Despojado de direitos políticos e do exercício de mandatos, José Maranhão esperou a oportunidade ideal para voltar à militância, o que se deu com sinais de redemocratização, deflagrados em 1982, na restauração das eleições diretas para governadores. Recuperou o mandato de deputado federal, a esta altura integrando o PMDB, e voltou a se engajar nas grandes bandeiras populares que ainda não haviam sido conquistadas, perfilando, nesse caso, na defesa da anistia ampla, da convocação de uma Assembleia Nacional Constituinte e da volta das eleições diretas para presidente da República. Em 1994, Maranhão foi chamado para ser candidato a vice-governador na chapa encabeçada por Antônio Mariz, que foi vitoriosa em embate contra Lúcia Braga. Em pouco tempo, em setembro de 1995, ascendeu à titularidade do Executivo com a morte de Mariz, vítima de câncer de cólon. Em 98, foi implantado o instituto da reeleição e ele decidiu concorrer para permanecer no governo. Enfrentou disputas internas com o grupo Cunha Lima, saiu vitorioso e derrotou, nas urnas, o candidato Gilvan Freire, do PSB, com a maior vantagem proporcional do país.
Os Cunha Lima retiraram-se do PMDB, que passou a ser controlado por Maranhão e seus discípulos. Em 2002, Maranhão vitoriou ao disputar o primeiro mandato ao Senado. Mas em pelo menos outras três vezes foi candidato a governador – em 2006, 2010, 2018, perdendo para Cássio Cunha Lima (PSDB) e para Ricardo Coutinho (PSB).

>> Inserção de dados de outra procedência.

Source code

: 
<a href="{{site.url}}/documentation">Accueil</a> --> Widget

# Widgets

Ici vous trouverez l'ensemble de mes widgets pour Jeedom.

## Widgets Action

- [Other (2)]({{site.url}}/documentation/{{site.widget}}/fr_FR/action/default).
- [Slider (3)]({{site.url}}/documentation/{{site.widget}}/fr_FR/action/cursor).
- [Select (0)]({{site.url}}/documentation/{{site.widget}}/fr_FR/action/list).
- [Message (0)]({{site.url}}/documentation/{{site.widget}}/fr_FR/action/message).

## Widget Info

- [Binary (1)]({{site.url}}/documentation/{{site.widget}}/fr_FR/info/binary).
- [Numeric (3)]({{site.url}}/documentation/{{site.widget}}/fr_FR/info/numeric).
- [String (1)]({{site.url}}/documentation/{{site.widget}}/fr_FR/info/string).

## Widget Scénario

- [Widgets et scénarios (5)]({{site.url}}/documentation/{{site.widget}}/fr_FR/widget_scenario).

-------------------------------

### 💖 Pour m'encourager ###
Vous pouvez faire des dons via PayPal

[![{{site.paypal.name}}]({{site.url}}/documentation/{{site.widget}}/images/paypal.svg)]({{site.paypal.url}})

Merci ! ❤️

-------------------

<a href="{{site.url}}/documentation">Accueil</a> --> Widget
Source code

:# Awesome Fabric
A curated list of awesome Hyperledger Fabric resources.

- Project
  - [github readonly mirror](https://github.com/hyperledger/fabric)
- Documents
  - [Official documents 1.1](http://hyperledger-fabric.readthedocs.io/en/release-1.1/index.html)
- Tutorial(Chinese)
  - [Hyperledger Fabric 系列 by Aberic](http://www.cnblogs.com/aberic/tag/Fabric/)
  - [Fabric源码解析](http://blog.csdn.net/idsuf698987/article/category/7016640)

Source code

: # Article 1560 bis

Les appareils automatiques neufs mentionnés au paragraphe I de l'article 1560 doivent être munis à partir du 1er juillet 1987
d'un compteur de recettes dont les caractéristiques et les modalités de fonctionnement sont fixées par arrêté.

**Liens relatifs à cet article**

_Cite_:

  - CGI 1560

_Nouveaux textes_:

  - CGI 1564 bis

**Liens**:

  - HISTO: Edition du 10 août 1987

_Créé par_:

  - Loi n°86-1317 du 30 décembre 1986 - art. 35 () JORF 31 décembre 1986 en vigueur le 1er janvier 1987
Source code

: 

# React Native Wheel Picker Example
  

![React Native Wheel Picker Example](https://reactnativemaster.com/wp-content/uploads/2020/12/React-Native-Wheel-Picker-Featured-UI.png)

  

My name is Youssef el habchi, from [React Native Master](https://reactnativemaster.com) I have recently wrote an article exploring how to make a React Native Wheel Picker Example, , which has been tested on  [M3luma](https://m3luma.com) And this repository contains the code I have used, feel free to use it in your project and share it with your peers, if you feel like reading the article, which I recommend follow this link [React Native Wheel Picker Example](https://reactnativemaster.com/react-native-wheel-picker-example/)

Ascendeu à titularidade em situação excepcional – em 2009, quando Cássio teve o mandato cassado e ele foi chamado a completar a gestão. Em 2014, Maranhão foi eleito, novamente, candidato ao Senado, tendo como principal adversário Lucélio Cartaxo, irmão do então prefeito de João Pessoa, Luciano Cartaxo. No primeiro governo, que exerceu no vácuo da morte de Antônio Mariz, adotou o slogan “Austeridade é Desenvolvimento” e firmou a imagem de “Mestre de Obras”, favorecido por uma conjuntura que lhe possibilitou levar realizações aos mais longínquos municípios da Paraíba.
José Maranhão, como parlamentar, chegou a ser presidente da Comissão Mista de Orçamento do Congresso Nacional e exerceu, também, a coordenação da bancada federal paraibana em Brasília, lutando por obras e recursos em benefício do Estado. Faleceu aos 87 anos de idade, vítima de complicações de Covid-19, quando estava internado no hospital Vila Nova Star, em São Paulo. Contraíra sintomas da doença após conduzir uma maratona nas eleições municipais de 2020, principalmente em João Pessoa, quando levou o MDB ao segundo turno com o candidato Nilvan Ferreira, em confronto com Cícero Lucena (PP), vitorioso. Hoje, o MDB está sob o comando do senador Veneziano Vital do Rêgo, ex-PSB, que sofre pressão para disputar o governo, enquanto outra ala defende seu apoio à candidatura de João Azevêdo a um novo mandato. Apesar do clima de divisão interna no partido, será inevitável a trégua nos meios políticos para a justa homenagem a um político benfeitor da Paraíba.